QuasiNav is introduced, a novel reinforcement learning framework that integrates quasimetric embeddings to explicitly model asymmetric costs and guide efficient, safe navigation and demonstrates its effectiveness in both simulated and real-world environments.

Abstract

Autonomous navigation in unstructured outdoor environments is inherently challenging due to the presence of asymmetric traversal costs, such as varying energy expenditures for uphill versus downhill movement. Traditional reinforcement learning methods often assume symmetric costs, which can lead to suboptimal navigation paths and increased safety risks in real-world scenarios. In this paper, we introduce QuasiNav, a novel reinforcement learning framework that integrates quasimetric embeddings to explicitly model asymmetric costs and guide efficient, safe navigation. QuasiNav formulates the navigation problem as a constrained Markov decision process (CMDP) and employs quasimetric embeddings to capture directionally dependent costs, allowing for a more accurate representation of the terrain. This approach is combined with adaptive constraint tightening within a constrained policy optimization framework to dynamically enforce safety constraints during learning. We validate QuasiNav across three challenging navigation scenarios-undulating terrains, asymmetric hill traversal, and directionally dependent terrain traversal-demonstrating its effectiveness in both simulated and real-world environments.

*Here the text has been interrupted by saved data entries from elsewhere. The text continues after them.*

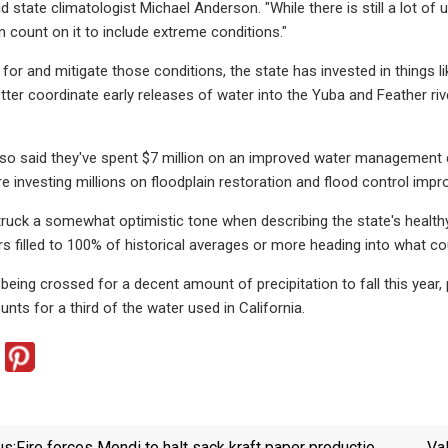
id state climatologist Michael Anderson. "While there is still a lot o
count on it to include extreme conditions."
 for and mitigate those conditions, the state has invested in things
ter coordinate early releases of water into the Yuba and Feather riv
also said they've spent $7 million on an improved water managemen
e investing millions on floodplain restoration and flood control imp
truck a somewhat optimistic tone when describing the state's health
rs filled to 100% of historical averages or more heading into what cou
re being crossed for a decent amount of precipitation to fall this year
ts for a third of the water used in California.
us:
Fire forces Mondi to halt sack kraft paper production
Va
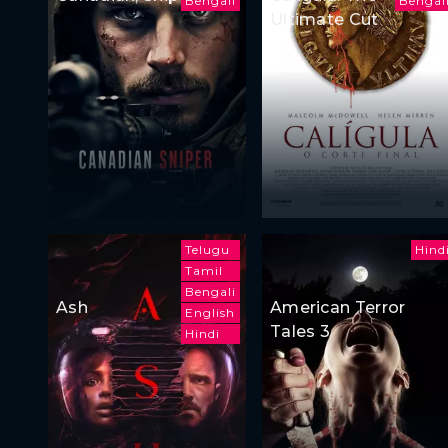
Bengali
Bengal
Ultimate Cut
Telugu
Hind
Tamil
Bengali
Ash
American Terror
English
Tales 3
Hindi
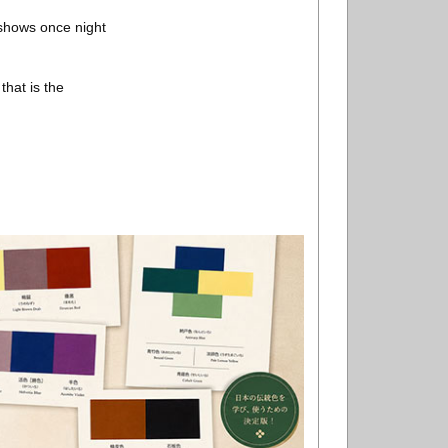
 shows once night
hat is the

Experimental results show that QuasiNav significantly outperforms conventional methods, achieving higher success rates, improved energy efficiency, and better adherence to safety constraints.

Paper Structure

This paper contains 22 sections, 22 equations, 4 figures, 2 tables, 1 algorithm.

Figures (4)

  • Figure 1: An illustration of asymmetric traversal costs during navigation. The green path ($15^\circ$ slope) represents a gentler, more energy-efficient route, while the red path ($10^\circ$ slope) is steeper and potentially riskier. This scenario demonstrates how QuasiNav's quasimetric embedding can capture the directional dependence of terrain traversability, favoring the longer but safer and more efficient green path over the shorter but more challenging red path.
  • Figure 2: A sample state transition diagram with associated costs.
  • Figure 3: Overview of QuasiNav System Architecture.
  • Figure 4: Real-world navigation experiments using QuasiNav on a Clearpath Jackal robot, demonstrating its ability to optimize navigation in complex outdoor environments with asymmetric traversal costs: (a) Undulating Terrain Navigation: The robot selects a longer, gentler path (blue) over a steeper alternative (red), prioritizing energy efficiency. (b) Hill Traversal with Asymmetric Costs: QuasiNav chooses a winding, lower-gradient route (blue) instead of a direct steep climb (red), reflecting its understanding of asymmetric elevation costs. (c) Directionally Dependent Terrain Traversal: The robot opts for a longer but less challenging path (blue), avoiding a direct but energy-intensive route (red) through difficult terrain. These experiments validate QuasiNav's effectiveness in real-world scenarios, successfully translating learned policies from simulation to complex, unstructured outdoor settings.